ABSTRACT

Over the past two decades, divisions have taken shape in Poland that have given rise to high levels of social tension. Huge inequalities have been created, and health care changes have brought those inequalities very close to the bone. The raising of financial barriers to health care has made the lack of a sense of physical safety part of the ‘exclusion’ experienced by a large part of society. The corollary is the growth of the health care market, which has continued throughout the financial crisis – the pharmaceutical industry has been rated as a ‘high-potential foreign direct investment sector’ for the coming year. 2 The spirit of optimism that surrounds such well publicised predictions contrasts with the silence that accompanies the experience of absence of care.
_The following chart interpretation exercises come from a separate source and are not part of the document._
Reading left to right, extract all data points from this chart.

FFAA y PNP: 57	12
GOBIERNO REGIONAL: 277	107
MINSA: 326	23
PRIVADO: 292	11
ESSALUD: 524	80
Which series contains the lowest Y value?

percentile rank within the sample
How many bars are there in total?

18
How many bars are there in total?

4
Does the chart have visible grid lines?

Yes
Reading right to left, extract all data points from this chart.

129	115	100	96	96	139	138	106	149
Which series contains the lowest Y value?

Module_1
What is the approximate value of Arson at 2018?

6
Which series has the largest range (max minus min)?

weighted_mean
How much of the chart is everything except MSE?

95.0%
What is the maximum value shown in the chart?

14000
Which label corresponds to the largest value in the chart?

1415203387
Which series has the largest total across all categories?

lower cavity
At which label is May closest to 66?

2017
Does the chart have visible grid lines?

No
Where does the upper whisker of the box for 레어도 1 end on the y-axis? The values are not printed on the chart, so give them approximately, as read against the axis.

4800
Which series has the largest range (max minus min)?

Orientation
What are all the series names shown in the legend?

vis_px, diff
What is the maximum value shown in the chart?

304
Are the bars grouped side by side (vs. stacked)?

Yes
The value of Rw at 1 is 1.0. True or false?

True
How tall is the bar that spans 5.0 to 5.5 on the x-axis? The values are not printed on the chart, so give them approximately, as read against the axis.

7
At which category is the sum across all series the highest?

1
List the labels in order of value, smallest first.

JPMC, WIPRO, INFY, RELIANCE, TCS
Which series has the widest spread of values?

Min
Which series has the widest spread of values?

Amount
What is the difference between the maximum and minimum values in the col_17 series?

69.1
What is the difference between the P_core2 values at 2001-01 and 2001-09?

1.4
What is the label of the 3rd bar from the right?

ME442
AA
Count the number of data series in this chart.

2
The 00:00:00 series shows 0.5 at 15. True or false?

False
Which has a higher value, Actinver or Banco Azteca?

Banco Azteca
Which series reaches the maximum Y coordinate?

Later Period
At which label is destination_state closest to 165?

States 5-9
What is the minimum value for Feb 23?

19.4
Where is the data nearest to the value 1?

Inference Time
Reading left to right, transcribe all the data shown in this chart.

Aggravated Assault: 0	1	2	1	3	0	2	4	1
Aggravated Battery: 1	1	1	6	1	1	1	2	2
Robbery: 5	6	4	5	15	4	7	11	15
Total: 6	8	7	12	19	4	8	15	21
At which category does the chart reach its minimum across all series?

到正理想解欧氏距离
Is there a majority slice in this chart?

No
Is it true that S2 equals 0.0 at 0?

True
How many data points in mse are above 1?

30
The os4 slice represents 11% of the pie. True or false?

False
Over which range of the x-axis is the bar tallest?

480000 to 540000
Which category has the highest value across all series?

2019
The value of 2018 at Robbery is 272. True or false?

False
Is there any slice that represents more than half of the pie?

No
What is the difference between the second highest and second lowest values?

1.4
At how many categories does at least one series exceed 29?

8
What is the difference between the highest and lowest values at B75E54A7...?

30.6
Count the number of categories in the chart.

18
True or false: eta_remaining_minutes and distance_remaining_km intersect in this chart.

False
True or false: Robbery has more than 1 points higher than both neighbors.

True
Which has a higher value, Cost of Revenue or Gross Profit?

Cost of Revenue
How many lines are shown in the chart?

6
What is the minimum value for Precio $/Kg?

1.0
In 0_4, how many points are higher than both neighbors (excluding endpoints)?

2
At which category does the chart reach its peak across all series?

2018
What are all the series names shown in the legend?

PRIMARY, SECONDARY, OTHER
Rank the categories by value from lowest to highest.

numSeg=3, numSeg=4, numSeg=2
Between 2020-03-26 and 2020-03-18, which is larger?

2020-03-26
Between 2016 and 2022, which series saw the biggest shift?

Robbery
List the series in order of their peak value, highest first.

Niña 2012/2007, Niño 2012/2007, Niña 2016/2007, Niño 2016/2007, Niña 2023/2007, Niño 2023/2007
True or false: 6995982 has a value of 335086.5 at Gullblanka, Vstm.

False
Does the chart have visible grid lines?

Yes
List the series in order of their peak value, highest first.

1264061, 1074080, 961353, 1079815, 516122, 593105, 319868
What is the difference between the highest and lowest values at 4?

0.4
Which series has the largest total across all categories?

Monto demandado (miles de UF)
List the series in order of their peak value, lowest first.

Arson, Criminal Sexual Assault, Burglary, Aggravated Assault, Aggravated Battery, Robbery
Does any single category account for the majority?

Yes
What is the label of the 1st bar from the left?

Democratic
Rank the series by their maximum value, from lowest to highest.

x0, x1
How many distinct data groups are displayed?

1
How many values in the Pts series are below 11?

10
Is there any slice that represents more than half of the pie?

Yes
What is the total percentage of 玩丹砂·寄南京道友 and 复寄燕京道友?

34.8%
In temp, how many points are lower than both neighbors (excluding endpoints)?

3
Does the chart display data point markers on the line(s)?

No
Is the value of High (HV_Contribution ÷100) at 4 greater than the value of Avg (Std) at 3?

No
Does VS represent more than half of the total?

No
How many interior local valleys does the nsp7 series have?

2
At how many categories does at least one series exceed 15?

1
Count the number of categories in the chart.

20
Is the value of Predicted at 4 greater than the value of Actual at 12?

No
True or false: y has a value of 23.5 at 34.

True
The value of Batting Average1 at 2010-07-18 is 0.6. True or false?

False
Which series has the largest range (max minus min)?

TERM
It is striking to note that, despite the massive insecurity that is being experienced in the face of Poland’s health care changes, there has been little discussion or research about what loss of health care safety, in tandem with other social changes, has meant in people’s lives. 3 Marketisers cite the growing health care market – the total amount of money spent privately on health care – as reassuring evidence that ‘Poles are better off’. A different story is told by national death rates. Mortality among men was 48 percent higher in Poland than in the countries of ‘old Europe’ in 1990 when communism ended; by 2009 that figure had risen to 58 percent. 4 This increase was largely because health improvements in the intervening period had not been shared equally across the population, but were limited to a relatively narrow affluent social group. 5 Health care changes have been hitting hardest where people need care the most.